How to guarantee and prioritize traffic?
Description
Queue trees can be used for more sophisticated applications where you need to
limit traffic for specific users, protocols, ports etc.
In this example we will show you:
- how to guarantee bandwidth to certain services and use the 'idle' bandwidth
- how to prioritize a service (POP3) among others (HTTP and
FTP)
You can see how we will share the traffic in the picture (the network
192.168.0.0/24 is masqueraded):

-
At first, mangle the HTTP, FTP and POP3 download
traffic. As our network 192.168.0.0/24 is masqueraded, we need to mark
the outgoing connection with mark-connection parameter: /ip firewall mangle
add in-interface=Local dst-address=:80 protocol=tcp action=passthrough
mark-connection=http-con comment="" disabled=no
add in-interface=Local dst-address=:110 protocol=tcp action=passthrough
mark-connection=pop3-con comment="" disabled=no
add in-interface=Local dst-address=:21 protocol=tcp action=passthrough
mark-connection=ftp-con comment="" disabled=no
and only then we can mark the downstream traffic with a flow mark: /ip firewall mangle
add protocol=tcp connection=http-con action=passthrough mark-flow=HTTP
comment="" disabled=no
add protocol=tcp connection=pop3-con action=passthrough mark-flow=POP3
comment="" disabled=no
add protocol=tcp connection=ftp-con action=passthrough mark-flow=FTP
comment="" disabled=no
-
When we have marked the packets with a flow-mark, we can use them to
build a queue tree.
# # # #
**Your tasks**
A. From the queue tree guide, reproduce word for word the passage starting at "How to guarantee and" and ending at "protocols, ports etc.".
B. Carry on writing the queue tree guide, picking up right after its final sentence.
None of the records after this point is needed here.

**Entries**
# # # #
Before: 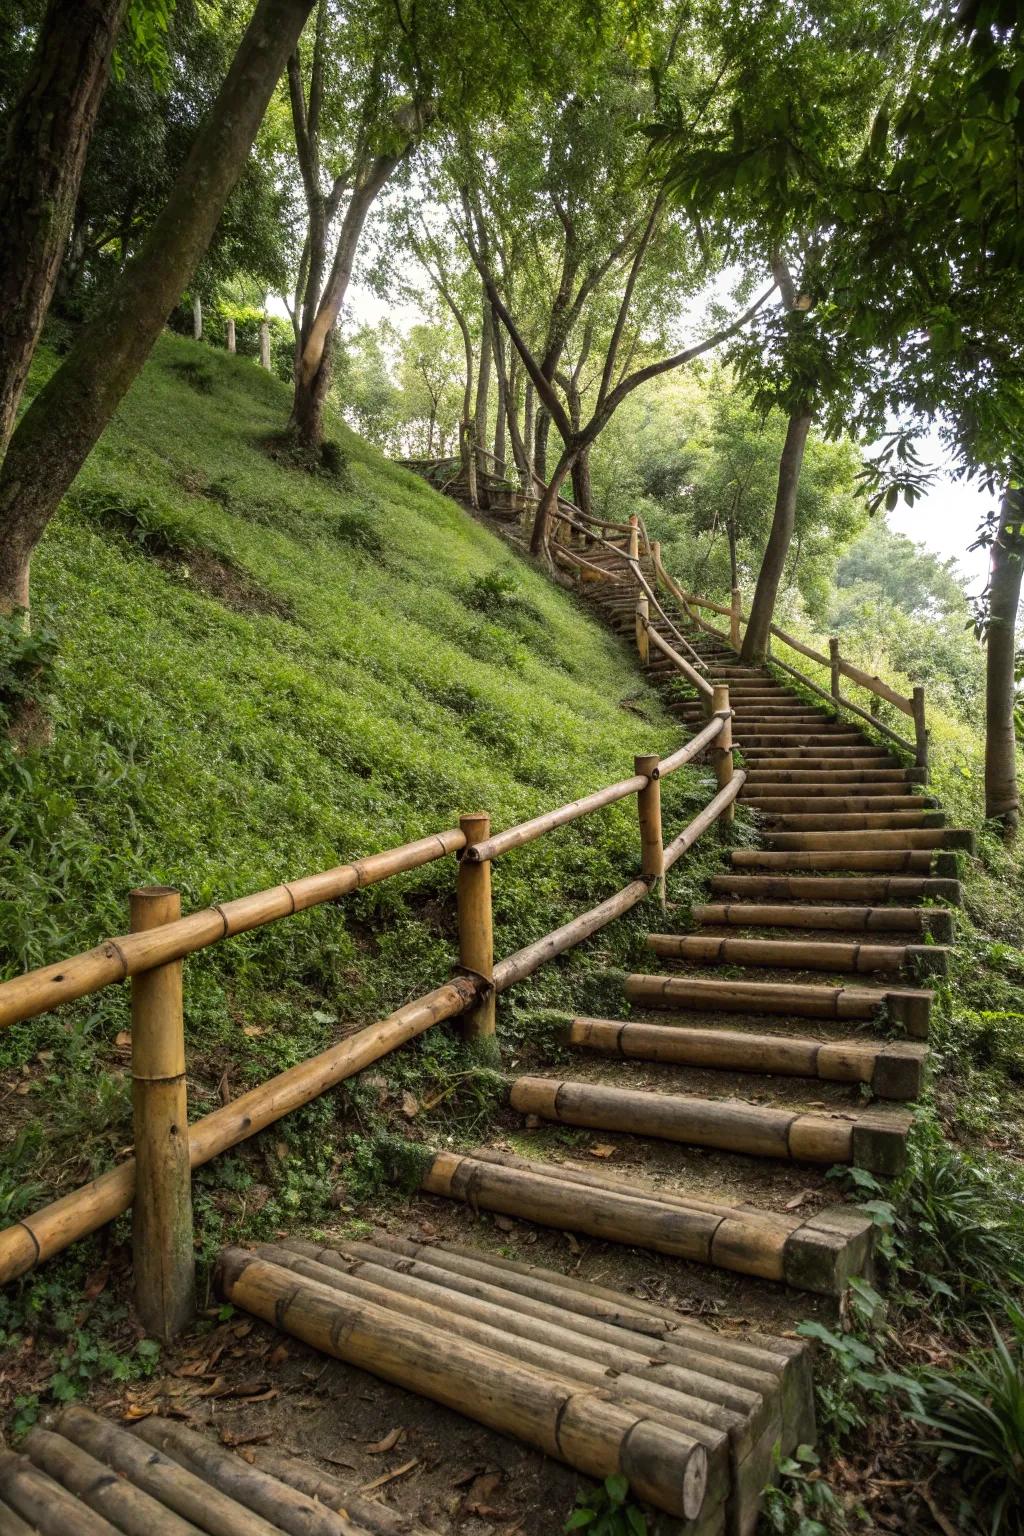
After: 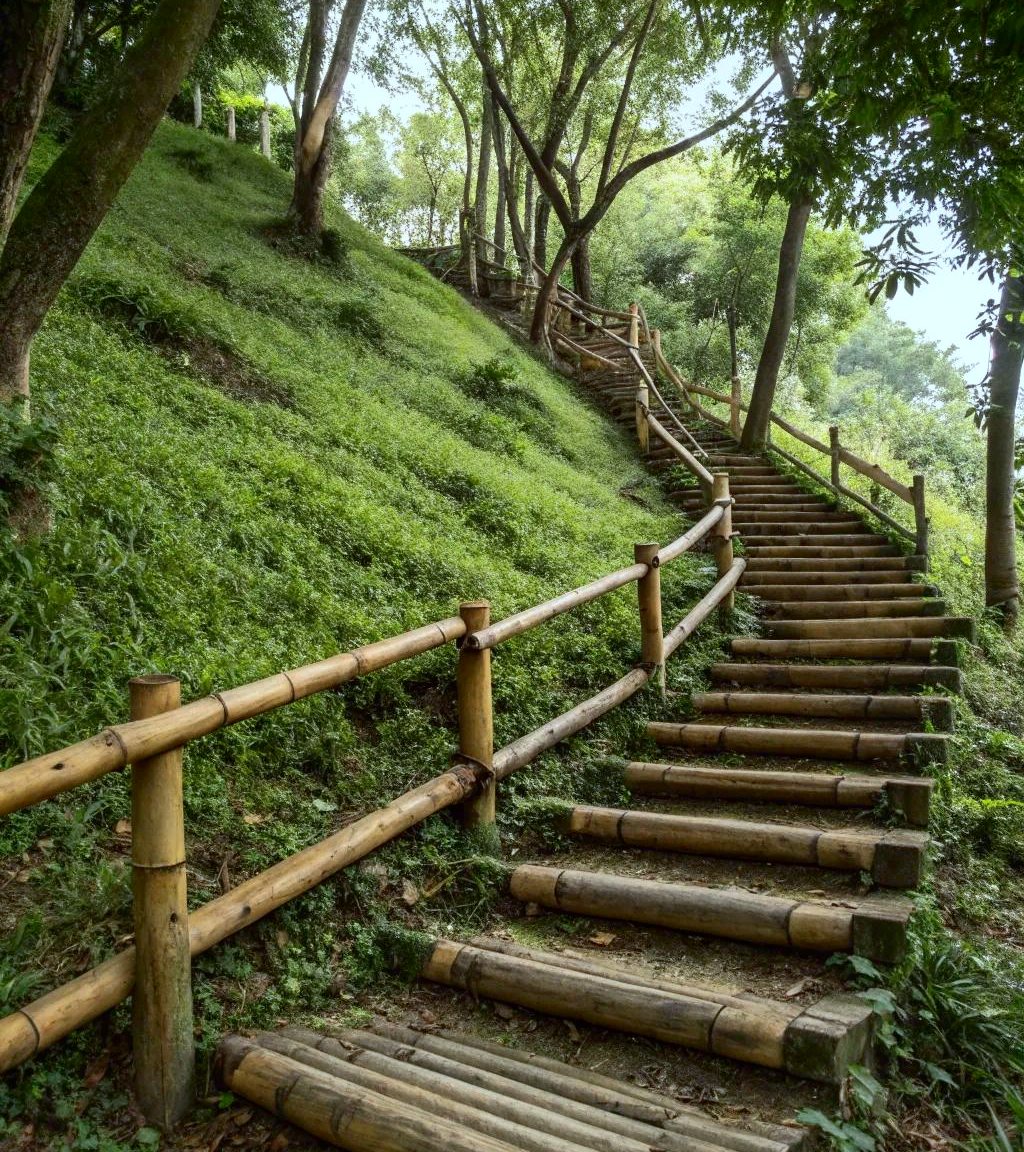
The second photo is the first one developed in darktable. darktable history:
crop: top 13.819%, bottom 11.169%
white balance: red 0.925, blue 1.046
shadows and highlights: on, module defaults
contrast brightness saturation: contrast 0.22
# # # #
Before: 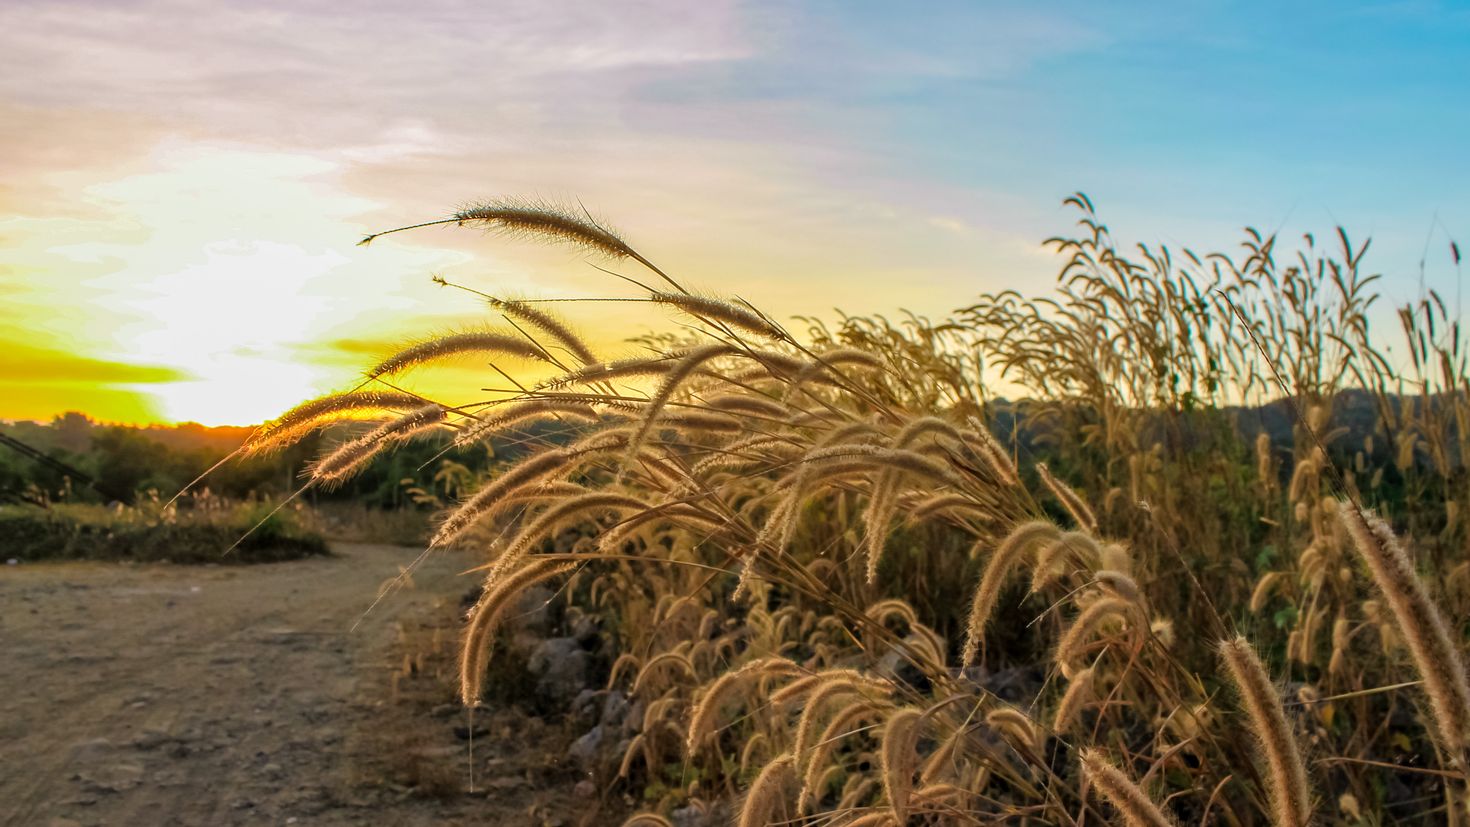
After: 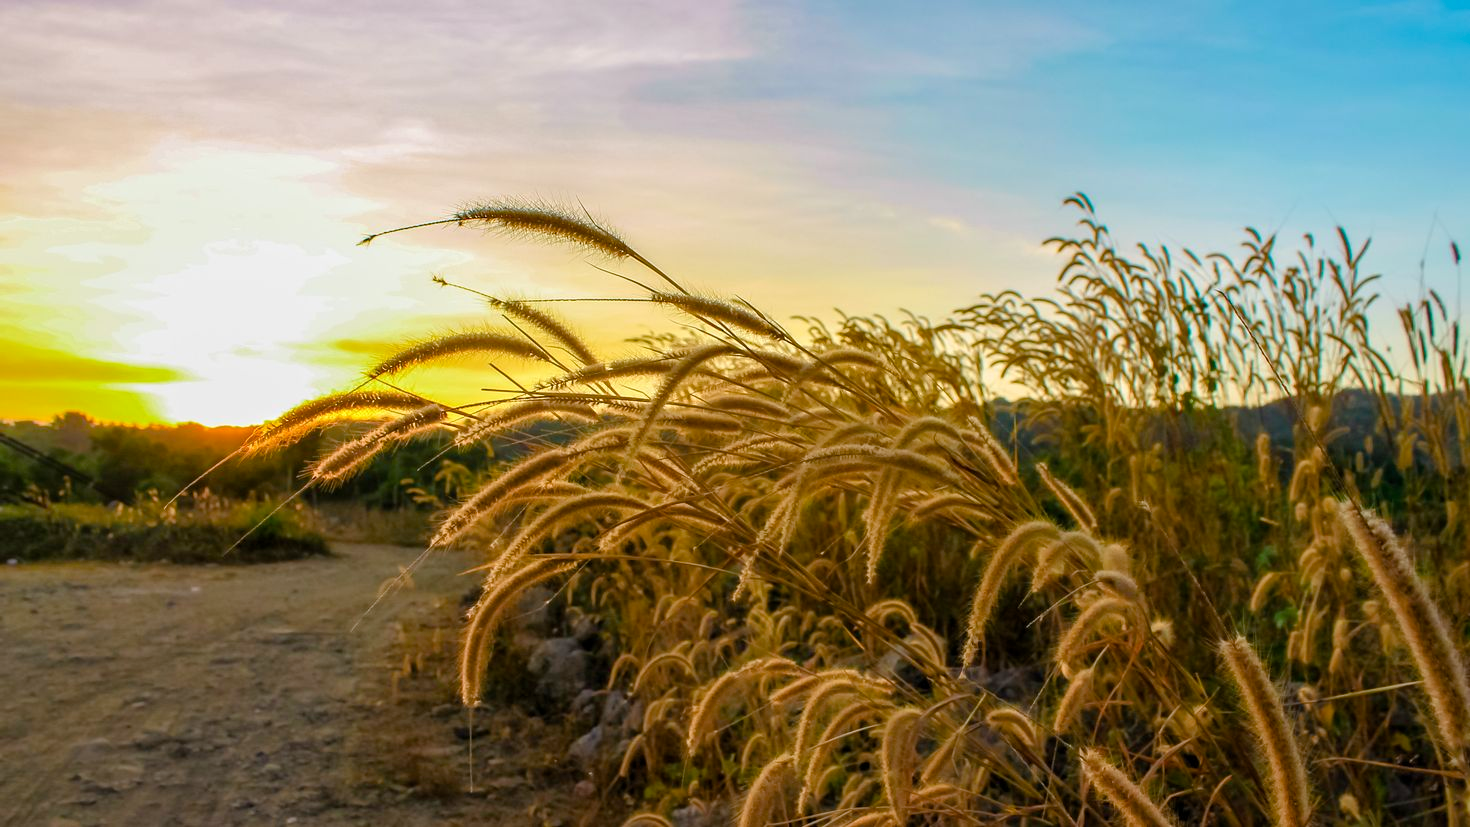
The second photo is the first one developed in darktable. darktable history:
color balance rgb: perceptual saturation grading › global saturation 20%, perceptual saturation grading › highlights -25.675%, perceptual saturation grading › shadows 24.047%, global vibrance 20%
# # # #
**Results**
A.
How to guarantee and prioritize traffic?
Description
Queue trees can be used for more sophisticated applications where you need to
limit traffic for specific users, protocols, ports etc.

B.
Add a queue that will guarantee 80% of all available (512kbps) bandwidth,
which is 409,6kbps, for HTTP service and if there is more bandwidth available
(some services are idle), use it: /queue tree
add name="http-queue"
parent=Local flow=HTTP limit-at=409600 max-limit=512000
Add a queue that will guarantee 15% (76,8kbps) for FTP: /queue tree add name="ftp-queue"
parent=Local flow=FTP limit-at=76800 max-limit=512000
Now add a queue that will guarantee 5% (25,6kbps) of all available bandwidth
to POP3 service. Set the priority for this service to 7. It means
that this queue will have a higher priority than the previous ones (by default
the priority is 8) so it will be processed before http-queue and
ftp-queue: /queue tree
add name="pop3-queue"
parent=Local flow=POP3 limit-at=25600 max-limit=512000
priority=7
The benefit from higher priority is that POP3 traffic, as it will be
processed first, will have the smallest delay going through the router from all
services.
Using limit-at and max-limit parameters, you can control the
minimum guaranteed and maximum allowed bandwidth for a service. At first, the
limit-at data rate is achieved, then, if more bandwidth is available, it
is used by this service (up to 512kbps in this example).
Note: for a correct queue tree setup the amount of limit-at
values for queue tree leaves (queues which have no child-queues) must be equal
(or lower) to available bandwidth. In this case 25,6kbps + 76,8kbps + 409,6kbps
= 512kbps.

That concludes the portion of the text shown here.